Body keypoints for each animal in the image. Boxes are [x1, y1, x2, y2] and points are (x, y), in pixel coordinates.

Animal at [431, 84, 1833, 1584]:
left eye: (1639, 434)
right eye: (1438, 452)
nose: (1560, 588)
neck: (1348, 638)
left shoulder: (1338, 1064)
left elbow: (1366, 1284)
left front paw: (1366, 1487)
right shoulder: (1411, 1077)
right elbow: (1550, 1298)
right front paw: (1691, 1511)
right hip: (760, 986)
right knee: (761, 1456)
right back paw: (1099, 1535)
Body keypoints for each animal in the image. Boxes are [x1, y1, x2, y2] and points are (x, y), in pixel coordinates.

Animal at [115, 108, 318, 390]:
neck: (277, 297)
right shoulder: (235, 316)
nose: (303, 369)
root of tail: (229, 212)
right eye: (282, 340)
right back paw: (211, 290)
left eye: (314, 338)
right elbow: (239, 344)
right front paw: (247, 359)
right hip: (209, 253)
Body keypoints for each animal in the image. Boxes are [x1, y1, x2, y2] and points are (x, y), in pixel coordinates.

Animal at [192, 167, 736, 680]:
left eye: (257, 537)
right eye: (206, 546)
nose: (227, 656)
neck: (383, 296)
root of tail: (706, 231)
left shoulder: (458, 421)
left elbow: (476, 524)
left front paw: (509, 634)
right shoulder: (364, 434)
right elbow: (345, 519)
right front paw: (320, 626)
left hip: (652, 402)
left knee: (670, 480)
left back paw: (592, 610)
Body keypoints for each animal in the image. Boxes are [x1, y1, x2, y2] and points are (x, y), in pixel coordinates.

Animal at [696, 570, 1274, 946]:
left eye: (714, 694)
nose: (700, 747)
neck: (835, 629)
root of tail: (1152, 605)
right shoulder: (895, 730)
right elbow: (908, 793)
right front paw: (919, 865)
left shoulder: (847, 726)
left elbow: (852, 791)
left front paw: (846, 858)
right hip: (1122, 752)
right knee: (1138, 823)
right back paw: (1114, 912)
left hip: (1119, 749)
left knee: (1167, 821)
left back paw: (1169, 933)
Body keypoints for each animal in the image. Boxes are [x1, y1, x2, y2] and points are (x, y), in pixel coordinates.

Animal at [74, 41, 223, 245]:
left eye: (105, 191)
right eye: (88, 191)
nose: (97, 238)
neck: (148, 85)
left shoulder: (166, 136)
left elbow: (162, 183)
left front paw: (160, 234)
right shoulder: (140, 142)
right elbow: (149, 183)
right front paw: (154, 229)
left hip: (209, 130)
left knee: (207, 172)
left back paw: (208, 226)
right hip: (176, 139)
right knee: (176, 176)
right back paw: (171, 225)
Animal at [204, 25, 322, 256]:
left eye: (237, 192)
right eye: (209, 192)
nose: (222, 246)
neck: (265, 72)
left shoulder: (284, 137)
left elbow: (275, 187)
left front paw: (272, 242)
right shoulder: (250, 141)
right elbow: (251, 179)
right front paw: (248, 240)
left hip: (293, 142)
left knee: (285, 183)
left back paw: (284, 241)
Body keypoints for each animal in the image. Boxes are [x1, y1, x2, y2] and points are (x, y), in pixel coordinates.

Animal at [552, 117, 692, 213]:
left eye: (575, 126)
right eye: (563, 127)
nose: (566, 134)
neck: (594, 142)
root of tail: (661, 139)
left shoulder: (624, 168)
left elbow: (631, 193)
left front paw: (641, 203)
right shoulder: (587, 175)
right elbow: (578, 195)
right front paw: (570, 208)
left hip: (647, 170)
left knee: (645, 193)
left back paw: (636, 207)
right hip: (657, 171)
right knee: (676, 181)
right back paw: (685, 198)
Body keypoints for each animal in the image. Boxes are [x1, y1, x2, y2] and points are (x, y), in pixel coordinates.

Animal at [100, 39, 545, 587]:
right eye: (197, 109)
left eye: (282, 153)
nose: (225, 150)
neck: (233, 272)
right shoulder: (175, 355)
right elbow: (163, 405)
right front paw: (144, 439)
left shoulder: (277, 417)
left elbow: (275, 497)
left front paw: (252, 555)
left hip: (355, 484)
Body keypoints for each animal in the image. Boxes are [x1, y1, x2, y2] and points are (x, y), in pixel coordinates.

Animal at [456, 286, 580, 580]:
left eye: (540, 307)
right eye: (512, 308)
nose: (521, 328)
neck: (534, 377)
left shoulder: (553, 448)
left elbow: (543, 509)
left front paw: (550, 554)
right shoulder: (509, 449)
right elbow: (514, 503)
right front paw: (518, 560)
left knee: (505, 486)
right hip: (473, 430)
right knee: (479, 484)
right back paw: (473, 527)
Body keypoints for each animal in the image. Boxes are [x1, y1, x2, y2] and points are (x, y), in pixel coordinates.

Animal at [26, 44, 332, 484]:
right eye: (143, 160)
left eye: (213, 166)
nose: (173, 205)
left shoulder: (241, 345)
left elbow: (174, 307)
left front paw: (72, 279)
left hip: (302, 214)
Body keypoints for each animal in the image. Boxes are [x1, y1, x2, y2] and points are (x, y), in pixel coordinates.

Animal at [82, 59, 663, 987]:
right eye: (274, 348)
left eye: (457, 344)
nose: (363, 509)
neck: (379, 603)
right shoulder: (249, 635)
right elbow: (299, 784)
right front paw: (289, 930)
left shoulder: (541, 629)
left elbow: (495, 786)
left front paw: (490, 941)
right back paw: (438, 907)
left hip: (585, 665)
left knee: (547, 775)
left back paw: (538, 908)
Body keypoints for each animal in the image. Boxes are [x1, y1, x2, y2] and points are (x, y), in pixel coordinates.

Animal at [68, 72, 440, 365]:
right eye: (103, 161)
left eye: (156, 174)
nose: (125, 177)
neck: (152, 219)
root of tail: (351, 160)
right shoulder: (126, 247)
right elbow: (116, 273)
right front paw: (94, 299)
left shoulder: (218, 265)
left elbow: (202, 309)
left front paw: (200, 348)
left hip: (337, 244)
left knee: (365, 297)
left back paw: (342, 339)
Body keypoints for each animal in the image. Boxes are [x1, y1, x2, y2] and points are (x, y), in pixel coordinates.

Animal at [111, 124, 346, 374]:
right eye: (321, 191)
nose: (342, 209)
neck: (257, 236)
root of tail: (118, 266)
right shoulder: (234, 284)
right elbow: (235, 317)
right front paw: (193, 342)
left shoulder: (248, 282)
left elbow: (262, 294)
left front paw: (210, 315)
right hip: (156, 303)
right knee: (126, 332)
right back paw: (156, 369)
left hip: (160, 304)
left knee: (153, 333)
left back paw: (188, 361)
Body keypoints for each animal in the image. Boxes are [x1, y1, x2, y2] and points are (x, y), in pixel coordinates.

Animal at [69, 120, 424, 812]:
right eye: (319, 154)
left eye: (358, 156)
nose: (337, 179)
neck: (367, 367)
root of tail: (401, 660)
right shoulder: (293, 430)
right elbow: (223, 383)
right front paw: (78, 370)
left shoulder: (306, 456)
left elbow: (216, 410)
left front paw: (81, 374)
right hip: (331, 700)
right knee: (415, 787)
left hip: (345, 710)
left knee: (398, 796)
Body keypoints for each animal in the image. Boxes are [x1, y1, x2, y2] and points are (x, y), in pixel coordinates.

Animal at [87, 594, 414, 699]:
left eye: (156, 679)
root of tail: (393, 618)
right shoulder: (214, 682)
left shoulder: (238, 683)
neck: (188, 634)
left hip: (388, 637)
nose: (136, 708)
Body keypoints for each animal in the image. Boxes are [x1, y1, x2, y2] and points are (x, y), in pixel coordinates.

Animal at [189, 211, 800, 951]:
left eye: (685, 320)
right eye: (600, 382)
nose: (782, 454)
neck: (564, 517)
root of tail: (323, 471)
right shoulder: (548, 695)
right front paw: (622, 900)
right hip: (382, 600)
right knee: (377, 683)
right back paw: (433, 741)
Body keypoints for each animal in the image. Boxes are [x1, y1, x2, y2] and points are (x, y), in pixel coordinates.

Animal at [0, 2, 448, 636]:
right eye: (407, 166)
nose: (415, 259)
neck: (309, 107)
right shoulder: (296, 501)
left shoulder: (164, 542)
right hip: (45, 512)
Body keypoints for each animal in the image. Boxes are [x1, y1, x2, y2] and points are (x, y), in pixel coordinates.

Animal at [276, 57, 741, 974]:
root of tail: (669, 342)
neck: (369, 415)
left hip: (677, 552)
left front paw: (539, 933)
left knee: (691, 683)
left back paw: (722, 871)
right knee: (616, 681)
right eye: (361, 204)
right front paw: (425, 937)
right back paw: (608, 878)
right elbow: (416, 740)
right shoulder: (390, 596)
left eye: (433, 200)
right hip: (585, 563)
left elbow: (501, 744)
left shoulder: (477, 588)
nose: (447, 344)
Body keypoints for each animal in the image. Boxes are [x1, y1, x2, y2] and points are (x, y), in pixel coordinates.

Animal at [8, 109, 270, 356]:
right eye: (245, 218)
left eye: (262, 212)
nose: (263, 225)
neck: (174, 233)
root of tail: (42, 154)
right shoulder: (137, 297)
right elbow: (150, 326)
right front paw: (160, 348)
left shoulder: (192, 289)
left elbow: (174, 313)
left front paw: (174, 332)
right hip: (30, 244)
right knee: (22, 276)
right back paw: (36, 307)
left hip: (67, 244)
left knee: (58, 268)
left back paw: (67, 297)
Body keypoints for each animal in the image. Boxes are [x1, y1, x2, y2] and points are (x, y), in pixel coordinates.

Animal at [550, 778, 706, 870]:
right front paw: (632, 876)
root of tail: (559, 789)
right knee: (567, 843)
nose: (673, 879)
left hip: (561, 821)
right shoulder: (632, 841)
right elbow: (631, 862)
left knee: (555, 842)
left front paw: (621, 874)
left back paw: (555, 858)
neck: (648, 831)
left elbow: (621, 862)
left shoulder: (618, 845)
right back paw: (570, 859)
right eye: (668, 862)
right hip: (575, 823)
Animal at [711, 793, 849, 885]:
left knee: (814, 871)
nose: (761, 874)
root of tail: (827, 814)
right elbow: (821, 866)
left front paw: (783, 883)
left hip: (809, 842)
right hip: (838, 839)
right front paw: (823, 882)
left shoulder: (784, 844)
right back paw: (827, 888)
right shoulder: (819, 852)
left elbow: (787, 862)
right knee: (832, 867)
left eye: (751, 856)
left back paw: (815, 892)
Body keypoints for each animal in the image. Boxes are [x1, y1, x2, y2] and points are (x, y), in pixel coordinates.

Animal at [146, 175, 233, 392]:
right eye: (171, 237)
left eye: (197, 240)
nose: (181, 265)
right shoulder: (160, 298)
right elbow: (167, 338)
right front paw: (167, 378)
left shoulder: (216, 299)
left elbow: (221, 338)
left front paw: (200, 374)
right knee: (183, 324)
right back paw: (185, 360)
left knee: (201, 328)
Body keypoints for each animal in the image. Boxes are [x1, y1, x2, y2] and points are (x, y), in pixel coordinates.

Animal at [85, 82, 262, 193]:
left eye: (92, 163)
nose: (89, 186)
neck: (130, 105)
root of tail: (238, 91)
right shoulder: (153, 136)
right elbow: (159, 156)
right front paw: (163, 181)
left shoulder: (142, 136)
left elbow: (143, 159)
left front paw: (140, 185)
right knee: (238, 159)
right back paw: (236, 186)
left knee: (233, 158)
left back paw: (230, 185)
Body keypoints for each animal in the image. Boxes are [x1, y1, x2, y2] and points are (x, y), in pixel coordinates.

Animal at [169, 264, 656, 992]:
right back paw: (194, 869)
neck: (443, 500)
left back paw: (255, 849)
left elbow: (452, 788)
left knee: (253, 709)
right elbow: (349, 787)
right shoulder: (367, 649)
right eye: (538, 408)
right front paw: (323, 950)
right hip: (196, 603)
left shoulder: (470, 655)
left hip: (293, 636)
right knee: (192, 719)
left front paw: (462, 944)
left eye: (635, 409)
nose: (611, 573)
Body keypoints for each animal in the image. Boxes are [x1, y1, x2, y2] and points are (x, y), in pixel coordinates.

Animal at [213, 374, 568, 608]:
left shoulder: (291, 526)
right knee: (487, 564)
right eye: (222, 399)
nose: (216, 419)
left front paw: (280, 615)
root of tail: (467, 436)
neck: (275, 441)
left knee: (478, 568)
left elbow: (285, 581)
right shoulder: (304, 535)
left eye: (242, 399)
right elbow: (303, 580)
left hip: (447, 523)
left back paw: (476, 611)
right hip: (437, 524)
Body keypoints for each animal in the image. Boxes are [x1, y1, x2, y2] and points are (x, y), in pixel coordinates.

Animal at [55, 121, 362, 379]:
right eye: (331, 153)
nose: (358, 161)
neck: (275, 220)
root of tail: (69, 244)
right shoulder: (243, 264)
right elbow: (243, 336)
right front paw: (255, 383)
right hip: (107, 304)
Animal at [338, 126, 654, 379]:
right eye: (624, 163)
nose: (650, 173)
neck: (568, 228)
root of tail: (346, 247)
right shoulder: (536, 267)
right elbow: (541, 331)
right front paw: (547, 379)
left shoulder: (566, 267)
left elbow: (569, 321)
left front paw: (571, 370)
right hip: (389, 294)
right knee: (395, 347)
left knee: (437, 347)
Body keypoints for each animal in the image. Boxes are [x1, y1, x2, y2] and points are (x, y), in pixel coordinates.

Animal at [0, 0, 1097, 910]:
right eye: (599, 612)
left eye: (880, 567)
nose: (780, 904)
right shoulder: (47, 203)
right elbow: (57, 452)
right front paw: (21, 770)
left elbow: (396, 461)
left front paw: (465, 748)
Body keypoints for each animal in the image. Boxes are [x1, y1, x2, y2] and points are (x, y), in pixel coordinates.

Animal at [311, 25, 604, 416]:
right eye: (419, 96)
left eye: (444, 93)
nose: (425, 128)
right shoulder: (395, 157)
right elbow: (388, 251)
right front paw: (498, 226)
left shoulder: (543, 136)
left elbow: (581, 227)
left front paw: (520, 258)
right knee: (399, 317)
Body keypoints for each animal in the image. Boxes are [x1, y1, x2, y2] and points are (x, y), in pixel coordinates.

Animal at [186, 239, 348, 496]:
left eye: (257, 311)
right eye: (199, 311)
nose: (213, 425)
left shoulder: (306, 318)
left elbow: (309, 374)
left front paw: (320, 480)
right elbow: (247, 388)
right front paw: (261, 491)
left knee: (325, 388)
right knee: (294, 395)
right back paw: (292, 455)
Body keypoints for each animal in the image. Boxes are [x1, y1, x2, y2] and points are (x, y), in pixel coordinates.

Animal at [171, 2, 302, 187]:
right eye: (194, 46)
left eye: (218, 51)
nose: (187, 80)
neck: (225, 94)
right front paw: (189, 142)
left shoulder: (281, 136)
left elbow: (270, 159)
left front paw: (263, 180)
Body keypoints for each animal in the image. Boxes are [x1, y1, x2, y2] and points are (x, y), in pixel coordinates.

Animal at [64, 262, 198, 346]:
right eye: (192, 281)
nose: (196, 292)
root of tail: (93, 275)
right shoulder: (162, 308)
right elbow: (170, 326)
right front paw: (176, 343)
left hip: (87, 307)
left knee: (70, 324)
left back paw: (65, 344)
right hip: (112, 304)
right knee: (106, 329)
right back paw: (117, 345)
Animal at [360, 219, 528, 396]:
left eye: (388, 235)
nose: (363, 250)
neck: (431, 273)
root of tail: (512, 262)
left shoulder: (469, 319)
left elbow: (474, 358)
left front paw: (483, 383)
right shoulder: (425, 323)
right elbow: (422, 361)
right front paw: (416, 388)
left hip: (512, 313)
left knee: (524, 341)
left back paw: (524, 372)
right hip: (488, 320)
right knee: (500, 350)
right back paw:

TASK
The line containing "right eye: (199, 311)" and all lines after it, to the end of the records, are to be output exactly and alone.

SOLUTION TO THIS EXERCISE
right eye: (199, 311)
nose: (213, 425)
left shoulder: (306, 318)
left elbow: (309, 374)
left front paw: (320, 480)
right elbow: (247, 388)
right front paw: (261, 491)
left knee: (325, 388)
right knee: (294, 395)
right back paw: (292, 455)
Body keypoints for each animal in the image. Boxes are [x1, y1, x2, y2] and points are (x, y), in pixel coordinates.

Animal at [171, 2, 302, 187]:
right eye: (194, 46)
left eye: (218, 51)
nose: (187, 80)
neck: (225, 94)
right front paw: (189, 142)
left shoulder: (281, 136)
left elbow: (270, 159)
left front paw: (263, 180)
Body keypoints for each animal in the image. Boxes are [x1, y1, x2, y2] and points are (x, y), in pixel coordinates.

Animal at [64, 262, 198, 346]:
right eye: (192, 281)
nose: (196, 292)
root of tail: (93, 275)
right shoulder: (162, 308)
right elbow: (170, 326)
right front paw: (176, 343)
left hip: (87, 307)
left knee: (70, 324)
left back paw: (65, 344)
right hip: (112, 304)
right knee: (106, 329)
right back paw: (117, 345)
Animal at [360, 219, 528, 396]:
left eye: (388, 235)
nose: (363, 250)
neck: (431, 273)
root of tail: (512, 262)
left shoulder: (469, 319)
left elbow: (474, 358)
left front paw: (483, 383)
right shoulder: (425, 323)
right elbow: (422, 361)
right front paw: (416, 388)
left hip: (512, 313)
left knee: (524, 341)
left back paw: (524, 372)
right hip: (488, 320)
right knee: (500, 350)
right back paw:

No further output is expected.